Battery storage is crucial for round-the-clock use of renewable energy.

“This plan is a step in the right direction,” said Raghav Pachouri, an energy sector expert at Vasudha Foundation, a New Delhi-based think tank.

Pachouri said one reason the plans for new coal might have been scrapped is because there are already some coal plants under construction.

The country is also experiencing longer summers and hotter weather in part due to climate change, meaning greater electricity demand during the scorching day, making it easier to fulfill energy needs with renewables, said Pachouri.

“When you need energy during the day, solar power can provide for it,” he said.

India plans to install 500 gigawatts of clean energy by 2030, enough energy to power anywhere from 150 to 500 million homes depending on power use, but is not on course to meet that target, according to Aditya Lolla, an energy analyst at the think tank Ember.

“We’re installing only up to 17 gigawatts a year, this needs to increase to 40 to 45 gigawatts to meet targets,” said Lolla.
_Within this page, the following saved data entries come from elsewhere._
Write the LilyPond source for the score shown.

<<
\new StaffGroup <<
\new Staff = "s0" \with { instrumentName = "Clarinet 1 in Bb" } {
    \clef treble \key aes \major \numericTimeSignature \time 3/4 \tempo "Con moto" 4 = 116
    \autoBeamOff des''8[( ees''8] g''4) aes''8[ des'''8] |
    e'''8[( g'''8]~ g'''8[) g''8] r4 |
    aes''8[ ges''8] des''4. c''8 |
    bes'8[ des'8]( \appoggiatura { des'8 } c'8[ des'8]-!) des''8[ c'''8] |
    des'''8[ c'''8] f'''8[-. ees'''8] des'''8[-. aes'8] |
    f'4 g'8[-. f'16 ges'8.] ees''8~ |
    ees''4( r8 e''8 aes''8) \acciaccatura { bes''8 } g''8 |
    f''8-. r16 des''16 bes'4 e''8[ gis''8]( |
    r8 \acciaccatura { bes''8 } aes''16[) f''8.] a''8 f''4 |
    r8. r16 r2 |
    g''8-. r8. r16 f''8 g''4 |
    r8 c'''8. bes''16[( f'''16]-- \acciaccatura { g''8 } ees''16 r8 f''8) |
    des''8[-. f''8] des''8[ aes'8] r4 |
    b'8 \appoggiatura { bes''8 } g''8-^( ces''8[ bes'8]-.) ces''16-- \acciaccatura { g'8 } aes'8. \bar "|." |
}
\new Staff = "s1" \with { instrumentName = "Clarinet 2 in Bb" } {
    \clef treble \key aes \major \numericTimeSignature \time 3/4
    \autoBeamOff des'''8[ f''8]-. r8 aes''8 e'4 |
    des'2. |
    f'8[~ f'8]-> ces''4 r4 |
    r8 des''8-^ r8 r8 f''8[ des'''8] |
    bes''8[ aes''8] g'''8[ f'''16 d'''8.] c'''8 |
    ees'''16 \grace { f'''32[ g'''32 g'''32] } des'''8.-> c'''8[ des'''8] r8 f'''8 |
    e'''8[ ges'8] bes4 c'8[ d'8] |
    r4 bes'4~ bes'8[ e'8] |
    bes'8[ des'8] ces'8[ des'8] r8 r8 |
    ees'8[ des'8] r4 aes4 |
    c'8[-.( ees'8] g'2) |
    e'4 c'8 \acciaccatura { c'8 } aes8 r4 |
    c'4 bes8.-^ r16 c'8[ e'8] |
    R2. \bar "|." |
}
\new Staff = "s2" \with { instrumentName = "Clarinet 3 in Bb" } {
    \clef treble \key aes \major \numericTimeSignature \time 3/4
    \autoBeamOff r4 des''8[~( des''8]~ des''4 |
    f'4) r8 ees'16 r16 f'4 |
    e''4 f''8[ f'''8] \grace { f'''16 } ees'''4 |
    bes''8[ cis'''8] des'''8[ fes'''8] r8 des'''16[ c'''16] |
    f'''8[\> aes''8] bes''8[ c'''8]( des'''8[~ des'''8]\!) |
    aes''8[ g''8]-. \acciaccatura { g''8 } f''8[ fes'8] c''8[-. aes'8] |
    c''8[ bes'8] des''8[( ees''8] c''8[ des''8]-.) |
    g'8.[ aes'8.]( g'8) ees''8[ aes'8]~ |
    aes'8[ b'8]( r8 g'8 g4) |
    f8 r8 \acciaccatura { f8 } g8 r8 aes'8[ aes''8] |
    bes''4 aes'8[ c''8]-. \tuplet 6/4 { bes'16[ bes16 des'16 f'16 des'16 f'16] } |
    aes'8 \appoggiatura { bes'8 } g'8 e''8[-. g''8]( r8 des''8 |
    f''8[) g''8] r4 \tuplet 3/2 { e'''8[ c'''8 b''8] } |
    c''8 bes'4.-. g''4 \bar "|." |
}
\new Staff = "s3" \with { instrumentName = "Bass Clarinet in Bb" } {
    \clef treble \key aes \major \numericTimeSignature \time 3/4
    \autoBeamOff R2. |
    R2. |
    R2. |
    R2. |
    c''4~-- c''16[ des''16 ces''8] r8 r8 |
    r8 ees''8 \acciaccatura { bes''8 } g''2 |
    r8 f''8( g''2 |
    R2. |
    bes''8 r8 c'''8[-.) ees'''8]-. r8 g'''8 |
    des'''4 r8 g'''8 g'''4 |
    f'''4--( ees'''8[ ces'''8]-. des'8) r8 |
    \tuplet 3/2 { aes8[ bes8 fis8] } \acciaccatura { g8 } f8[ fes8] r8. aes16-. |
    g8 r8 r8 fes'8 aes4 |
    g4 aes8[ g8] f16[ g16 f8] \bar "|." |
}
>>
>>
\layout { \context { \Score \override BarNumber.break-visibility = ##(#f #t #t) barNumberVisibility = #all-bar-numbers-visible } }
The new plan goes on to project that new coal power will be built after 2027, but Lolla says this should be taken with a pinch of salt.

“Traditionally, projections for the coming five years are more concrete and those for the subsequent years are essentially placeholders,” said Lolla. “India wants to move towards a cleaner power system. With every electricity plan, the coal pipeline is falling.”

Lolla predicts that with the current volatile global energy picture, due to Russia’s war in Ukraine, climate change and pandemic recovery, India will take a call on its longer-term energy plan at a future date, depending on how things progress by 2027.